50 francos CFA (0,08 dólares), que proporcionaram uma identidade legal às crianças no Senegal

FERLO, Senegal — Há décadas que o registo de nascimentos no Senegal tem continuado a ser um desafio estrutural, deixando milhares de crianças sem identidade legal.  De acordo com o Inquérito Demográfico e de Saúde Contínuo (EDS-C) de 2023, 81,4% das crianças com menos de 5 anos estão agora registadas. No entanto, esta média nacional esconde disparidades gritantes, especialmente em zonas pastorais isoladas como o Ferlo. Ali, a distância, o custo do transporte até às câmaras municipais e a falta de sensibilização criaram barreiras intransponíveis . As consequências foram graves: crianças incapazes de se matricular na escola, de fazer exames ou de aceder a serviços sociais básicos. 

Quando a Tostan lançou o Programa de Empoderamento Comunitário no Ferlo, com o apoio da Sevenska Petroleum, estas barreiras surgiram nas primeiras sessões de diálogo.

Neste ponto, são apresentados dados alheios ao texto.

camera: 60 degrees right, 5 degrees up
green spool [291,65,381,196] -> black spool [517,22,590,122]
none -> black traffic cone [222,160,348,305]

Os participantes aprenderam sobre o direito à identidade e debateram como a ausência de uma certidão de nascimento afeta uma criança em todas as fases da vida.
Mamadou Ndaw, um facilitador que cresceu na região, recorda-se de como aquelas primeiras conversas foram difíceis. Algumas famílias achavam que o registo podia esperar.

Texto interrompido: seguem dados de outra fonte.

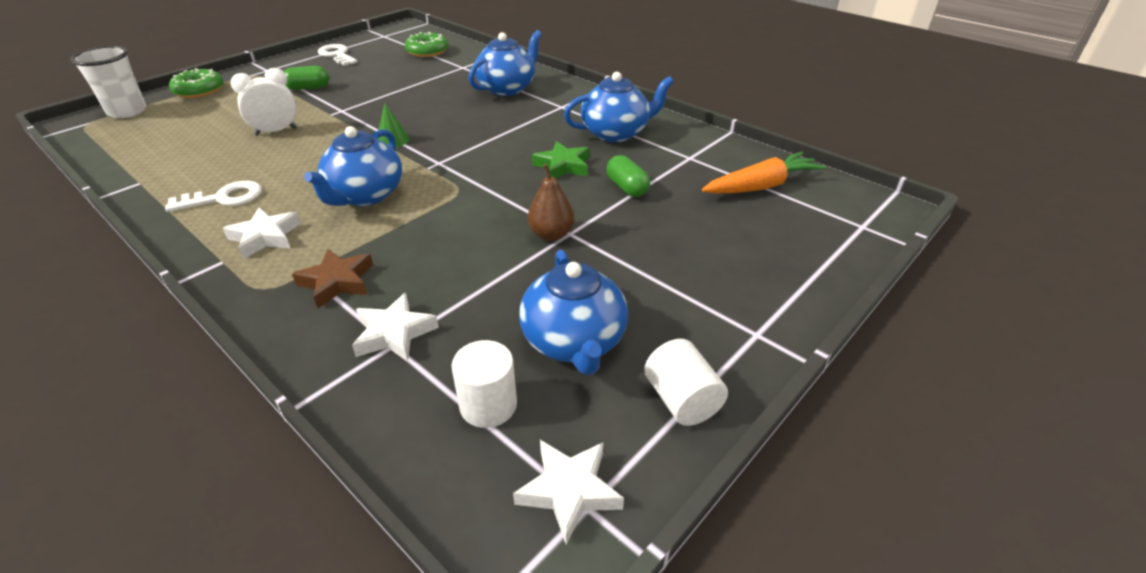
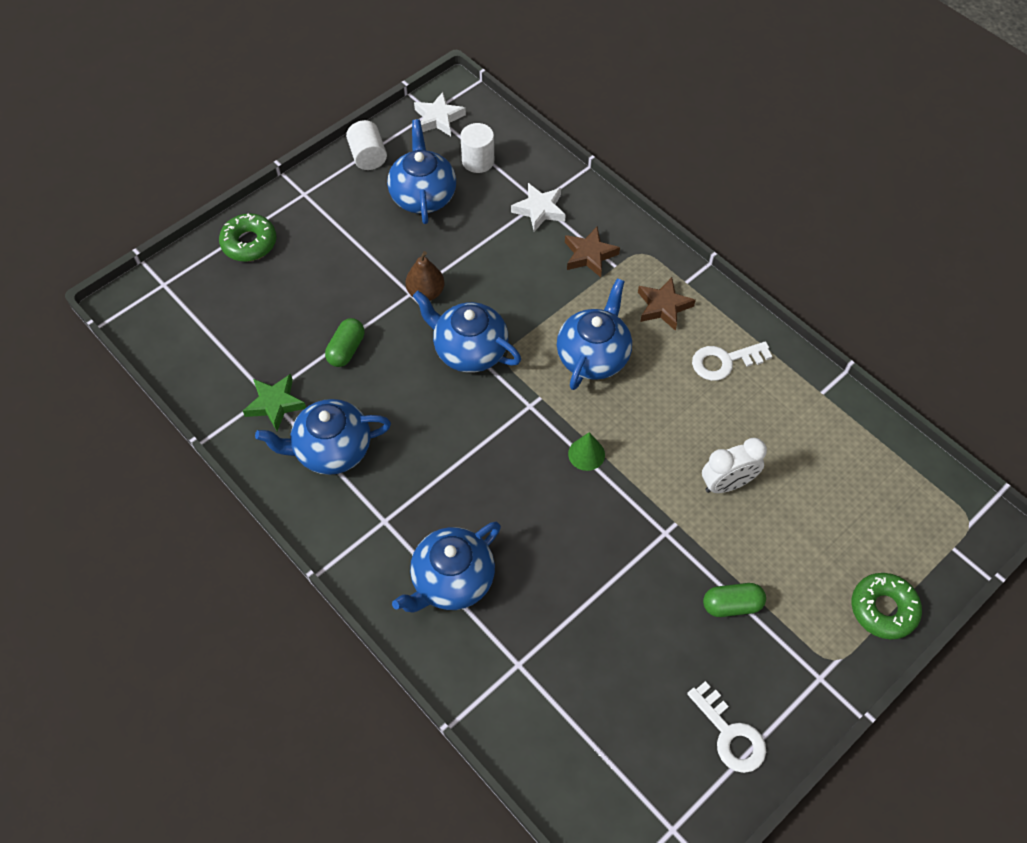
camera: 175 degrees left, 20 degrees up
white cup [71,46,147,118] -> none
white star [223,207,301,259] -> brown star [638,277,696,331]
green donut [405,32,448,57] -> green donut moved to [219,214,276,262]
green star [532,141,589,178] -> green star moved to [243,374,306,431]
green capsule [606,155,650,197] -> green capsule turned 45 degrees clockwise [325,318,365,367]
orange carrot [702,152,826,194] -> none
none -> blue teapot [413,291,521,373]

Outros consideraram que os custos e a distância tornavam o processo inviável. Através de um diálogo regular e de exercícios de resolução de problemas, foi-se aprofundando a compreensão.

 

O Comissão de Gestão Comunitária (CMC), criado durante o programa e composto por mulheres e homens eleitos pela comunidade, desempenhou um papel central.

Foram encarregados de analisar os desafios locais e propor soluções práticas. Após analisar o inquérito inicial e debater os custos suportados pelos pais, o CMC concordou que o principal obstáculo era o transporte até à Câmara Municipal.

Em seguida, analisaram diferentes formas de apoiar as famílias e procuraram uma opção para a qual todos pudessem contribuir e que fosse sustentável a longo prazo. As mulheres do CMC sugeriram uma resposta simples, baseada na solidariedade.

Um Fundo de Solidariedade para Todos os Recém-Nascidos

Cada membro da comunidade contribui com 50 FCFA sempre que nasce um bebé. Com 100 a 200 contribuintes, o montante cobre rapidamente as despesas de transporte. Os pais recebem o dinheiro imediatamente e dirigem-se à Câmara Municipal para registar a criança.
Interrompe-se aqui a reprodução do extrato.